— start of PASSAGE TO READ —
The changes in the lake area showed two distinct stages: in the first stage, the lake area showed a fluctuating change from 2000 to 2012, and in the second stage, the lake area showed a gradually decreasing trend from 2013 to 2020. The variation dynamic of the sand lakes in both plots is shown below. The Huituntala plot displayed a fluctuating trend in its lake area between 2000 and 2020 (Figure 4). The lake area showed relatively stable fluctuation from 2000 to 2009, only about 5 ha fluctuation. However, the lake area experienced a rapid increase from 2010, reaching a peak in 2012, and subsequently decreased. For another plot, the size of the sand lake in the Xigaorisu plot showed a decreasing trend initially, followed by a gradual upward trend from 2000 to 2020. In particular, the lake area showed a decreasing trend from 2012, and the lake area had decreased by 1.20 times by 2020.

We found that the Xigaolisu plot initially had a larger area compared to the Huituntala plot. The area of the lake in the Huituntala plot showed significant changes due to its small size, which was more likely to be affected by external factors. The coefficient of variation (CV) of the area change was recorded as 32.46% for the Huitongtala plot and 8.52% for the Xigaolisu plot.

3.1.2. The Variation Characteristics of Dunes’ Vegetation Coverage during 2000–2020

The detailed variation dynamics of both plots are shown below.

In the Huituntala plot, the dune’s vegetation coverage remained consistent, with minimal variation and with a coefficient of variation of 9.74% from 2000 to 2012. Since 2013, the vegetation coverage in the dunes has increased rapidly, from 19.86% in 2013 to 48.45% in 2020 (Figure 4). As for the Xigaorisu plot, the vegetation coverage of the dunes showed small fluctuations, and the coefficient of variation was 18.85% from 2000 to 2012. Since 2013, the dune’s vegetation coverage has increased rapidly, from 28.90% in 2013 to 47.69% in 2020.
— end of PASSAGE TO READ —
— start of EXTRACTED ENTRIES —
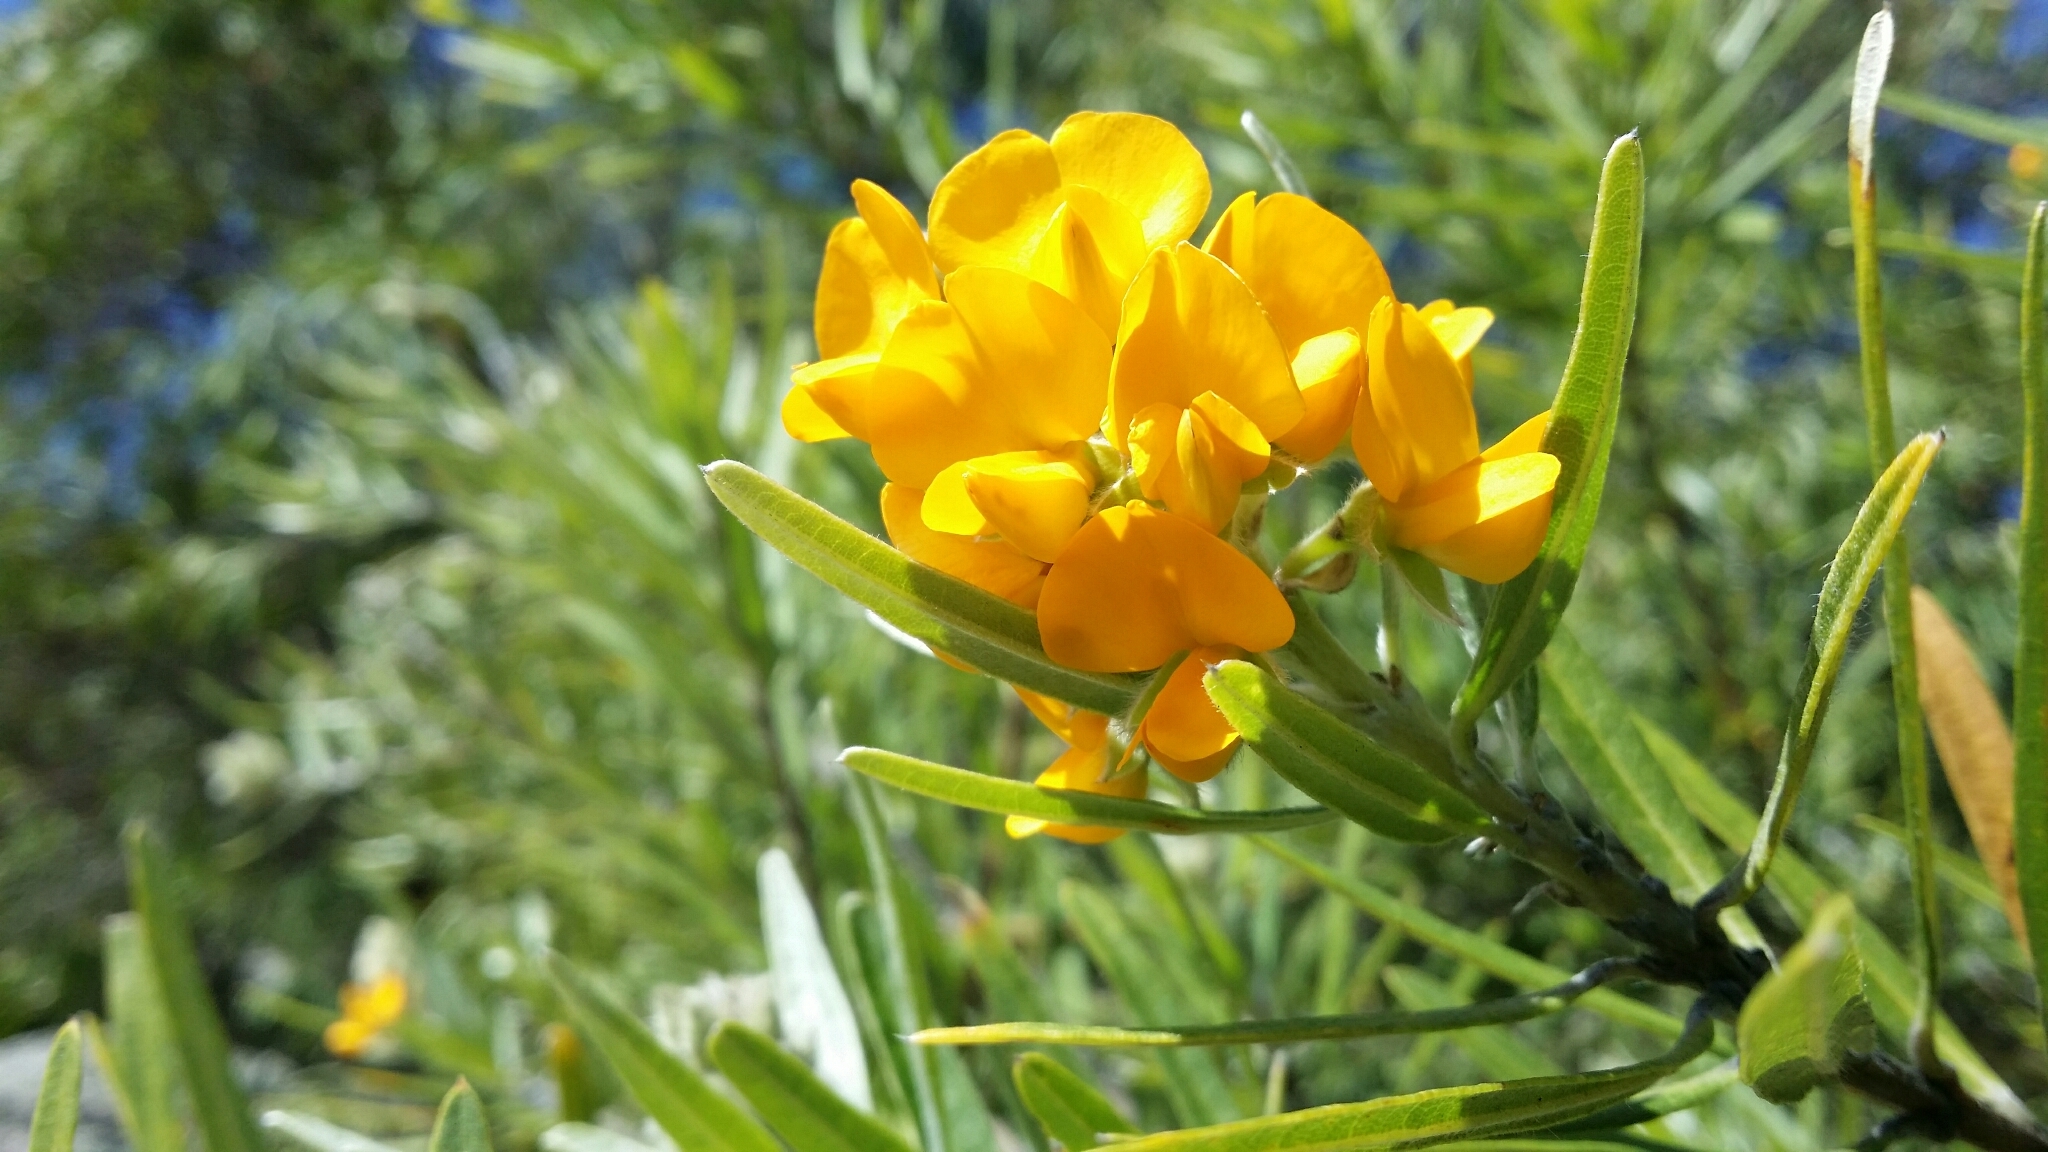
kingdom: Plantae
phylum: Tracheophyta
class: Magnoliopsida
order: Fabales
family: Fabaceae
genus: Callistachys
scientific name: Callistachys lanceolata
— end of EXTRACTED ENTRIES —
TO BE DONE:
**a.** In the passage on sand lakes and dune vegetation, what was the dune vegetation coverage in the Huituntala plot in 2020?
**b.** Transcribe every line of the dataset entries exactly, leaving the pictures out of your answer.

SOLUTIONS:
**a.** It was 48.45%.

**b.**
kingdom: Plantae
phylum: Tracheophyta
class: Magnoliopsida
order: Fabales
family: Fabaceae
genus: Callistachys
scientific name: Callistachys lanceolata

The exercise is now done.